▶ TEXTE À LIRE:
Si la non-violence se limite souvent à n’être qu’un champ sémantique imprécis, alliant philosophie et morale ou croyance religieuse, elle peut se décliner, si nous voulons ouvrir les yeux, en une multitude d’actions rarement reconnues comme participant de ce champ non-violent. Car, pour la plupart des gens, la non-violence est synonyme de passivité, d’inertie, de lâcheté, allant quelquefois jusqu’à la traîtrise. D’ailleurs, Gandhi a pris un certain temps à choisir le mot convenant à ses actions, hésitant entre « résistance passive », « satyagraha », « ahimsa », puis « non-violence » ; c’est ce dernier mot qui se maintient actuellement mais, à la longue, l’usage pourra peut-être en décider autrement.
On fait remonter à diverses traditions religieuses ou philosophiques le rejet de la violence avec l’emploi de catégories morales rendues abstraites comme justice, bonté, paix et liberté ; et on peut s’étonner que la violence soit largement accolée à l’anarchisme qui, certes, a connu son lot d’attentats et d’assassinats de chefs d’État et autres, mais face aux différentes religions pratiquant croisades, inquisitions, massacres divers et bûchers, l’anarchisme paraît être, en fait, le parent pauvre de la violence.
La tradition chrétienne, quant à elle, avec le succès de son expression « tendre l’autre joue », a essayé plusieurs mots de remplacement : « non-résistance », « non-résistance au mal par la violence » et « résistance passive ».
D’autres traditions utilisent d’autres mots.

▶ CONSIGNES À SUIVRE: Recopiez tel quel, dans le texte sur la non-violence, le passage allant de « On fait remonter » jusqu'à « utilisent d’autres mots. ».

Entrées de données enregistrées
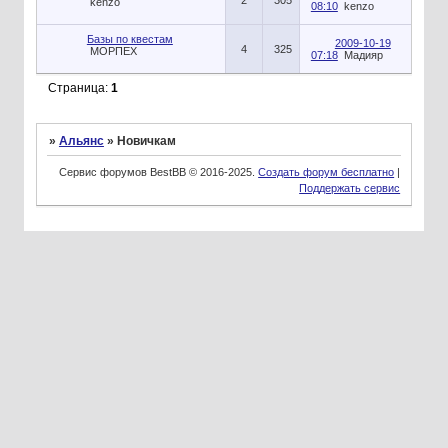
2
305
kenzo
08:10
kenzo
Базы по квестам
2009-10-19
4
325
МОРПЕХ
07:18
Мадияр
Страница:
1
»
Альянс
»
Новичкам
Сервис форумов BestBB © 2016-2025.
Создать форум бесплатно
|
Поддержать сервис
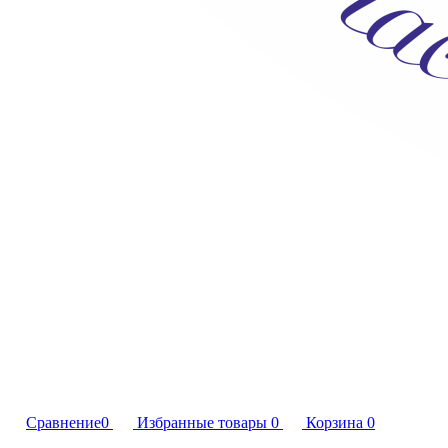
Сравнение
0
Избранные товары
0
Корзина
0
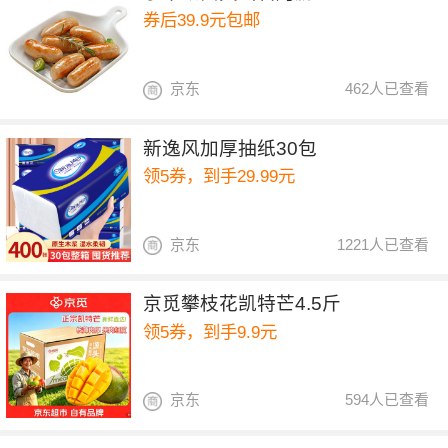
券后39.9元包邮
京东
462人已查看
新逸风加厚抽纸30包
领5券，到手29.99元
京东
1221人已查看
京觅攀枝花凯特芒4.5斤
领5券，到手9.9元
京东
594人已查看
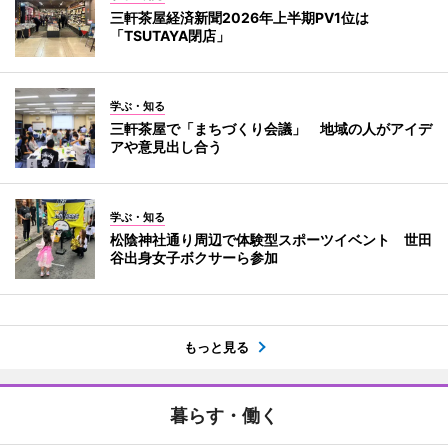
三軒茶屋経済新聞2026年上半期PV1位は
「TSUTAYA閉店」
学ぶ・知る
三軒茶屋で「まちづくり会議」 地域の人がアイデ
アや意見出し合う
学ぶ・知る
松陰神社通り周辺で体験型スポーツイベント 世田
谷出身女子ボクサーら参加
もっと見る
暮らす・働く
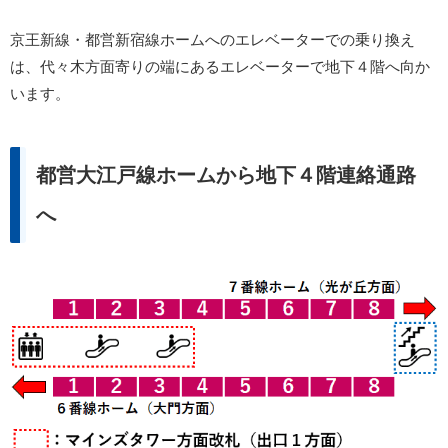
京王新線・都営新宿線ホームへのエレベーターでの乗り換え
は、代々木方面寄りの端にあるエレベーターで地下４階へ向か
います。
都営大江戸線ホームから地下４階連絡通路
へ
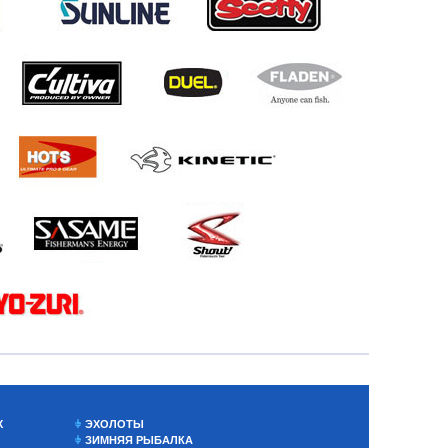
Х
ЭХОЛОТЫ
ЗИМНЯЯ РЫБАЛКА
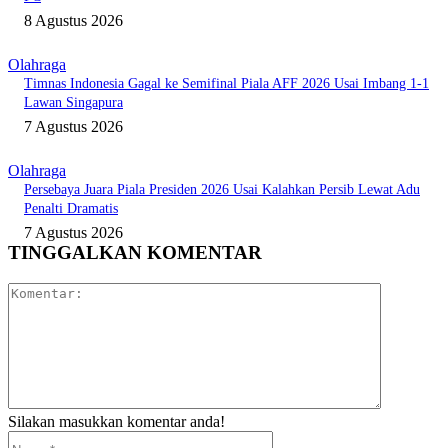
8 Agustus 2026
Olahraga
Timnas Indonesia Gagal ke Semifinal Piala AFF 2026 Usai Imbang 1-1
Lawan Singapura
7 Agustus 2026
Olahraga
Persebaya Juara Piala Presiden 2026 Usai Kalahkan Persib Lewat Adu
Penalti Dramatis
7 Agustus 2026
TINGGALKAN KOMENTAR
Komentar:
Silakan masukkan komentar anda!
Nama:*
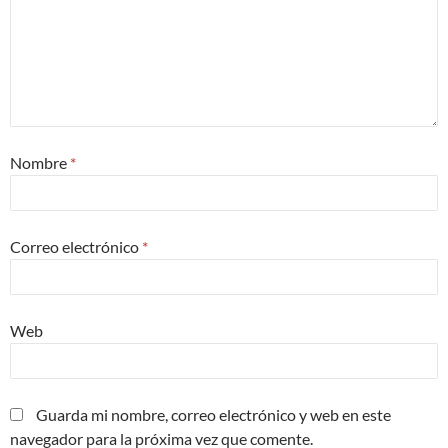
Nombre
*
Correo electrónico
*
Web
Guarda mi nombre, correo electrónico y web en este
navegador para la próxima vez que comente.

▶ RÉSULTAT OBTENU:
On fait remonter à diverses traditions religieuses ou philosophiques le rejet de la violence avec l’emploi de catégories morales rendues abstraites comme justice, bonté, paix et liberté ; et on peut s’étonner que la violence soit largement accolée à l’anarchisme qui, certes, a connu son lot d’attentats et d’assassinats de chefs d’État et autres, mais face aux différentes religions pratiquant croisades, inquisitions, massacres divers et bûchers, l’anarchisme paraît être, en fait, le parent pauvre de la violence.
La tradition chrétienne, quant à elle, avec le succès de son expression « tendre l’autre joue », a essayé plusieurs mots de remplacement : « non-résistance », « non-résistance au mal par la violence » et « résistance passive ».
D’autres traditions utilisent d’autres mots.